** START OF Stored data **

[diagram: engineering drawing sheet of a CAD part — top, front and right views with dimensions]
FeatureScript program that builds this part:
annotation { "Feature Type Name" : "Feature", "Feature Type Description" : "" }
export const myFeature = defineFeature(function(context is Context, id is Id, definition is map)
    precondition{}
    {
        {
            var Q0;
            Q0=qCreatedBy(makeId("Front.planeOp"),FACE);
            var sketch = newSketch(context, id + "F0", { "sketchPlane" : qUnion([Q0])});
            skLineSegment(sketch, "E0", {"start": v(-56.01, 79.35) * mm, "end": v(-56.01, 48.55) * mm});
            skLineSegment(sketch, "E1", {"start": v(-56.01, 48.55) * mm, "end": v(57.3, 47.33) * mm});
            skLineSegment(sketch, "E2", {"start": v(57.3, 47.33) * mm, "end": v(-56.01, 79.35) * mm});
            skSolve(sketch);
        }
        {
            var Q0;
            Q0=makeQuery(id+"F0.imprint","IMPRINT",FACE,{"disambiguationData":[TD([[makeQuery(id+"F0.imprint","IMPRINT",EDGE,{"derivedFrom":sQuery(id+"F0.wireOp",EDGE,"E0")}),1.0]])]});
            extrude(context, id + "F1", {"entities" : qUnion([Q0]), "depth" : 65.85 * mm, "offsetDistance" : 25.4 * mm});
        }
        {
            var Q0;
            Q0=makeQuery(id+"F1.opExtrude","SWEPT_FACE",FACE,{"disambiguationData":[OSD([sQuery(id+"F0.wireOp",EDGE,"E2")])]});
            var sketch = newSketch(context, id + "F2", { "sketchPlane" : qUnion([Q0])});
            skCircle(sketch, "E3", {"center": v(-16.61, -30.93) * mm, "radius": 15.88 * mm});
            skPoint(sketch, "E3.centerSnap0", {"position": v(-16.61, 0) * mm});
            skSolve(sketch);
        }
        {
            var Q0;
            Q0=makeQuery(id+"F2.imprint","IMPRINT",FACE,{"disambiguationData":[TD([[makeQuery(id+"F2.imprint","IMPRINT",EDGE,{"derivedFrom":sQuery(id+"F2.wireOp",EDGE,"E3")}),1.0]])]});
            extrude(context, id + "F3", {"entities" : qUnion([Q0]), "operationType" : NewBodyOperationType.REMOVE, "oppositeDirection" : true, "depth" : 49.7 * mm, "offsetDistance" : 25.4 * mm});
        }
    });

** END OF Stored data **

• Instructions for the task: List each line of the listing above that contains the string "context". Case counts.

• Result for this task:
export const myFeature = defineFeature(function(context is Context, id is Id, definition is map)
            var sketch = newSketch(context, id + "F0", { "sketchPlane" : qUnion([Q0])});
            extrude(context, id + "F1", {"entities" : qUnion([Q0]), "depth" : 65.85 * mm, "offsetDistance" : 25.4 * mm});
            var sketch = newSketch(context, id + "F2", { "sketchPlane" : qUnion([Q0])});
            extrude(context, id + "F3", {"entities" : qUnion([Q0]), "operationType" : NewBodyOperationType.REMOVE, "oppositeDirection" : true, "depth" : 49.7 * mm, "offsetDistance" : 25.4 * mm});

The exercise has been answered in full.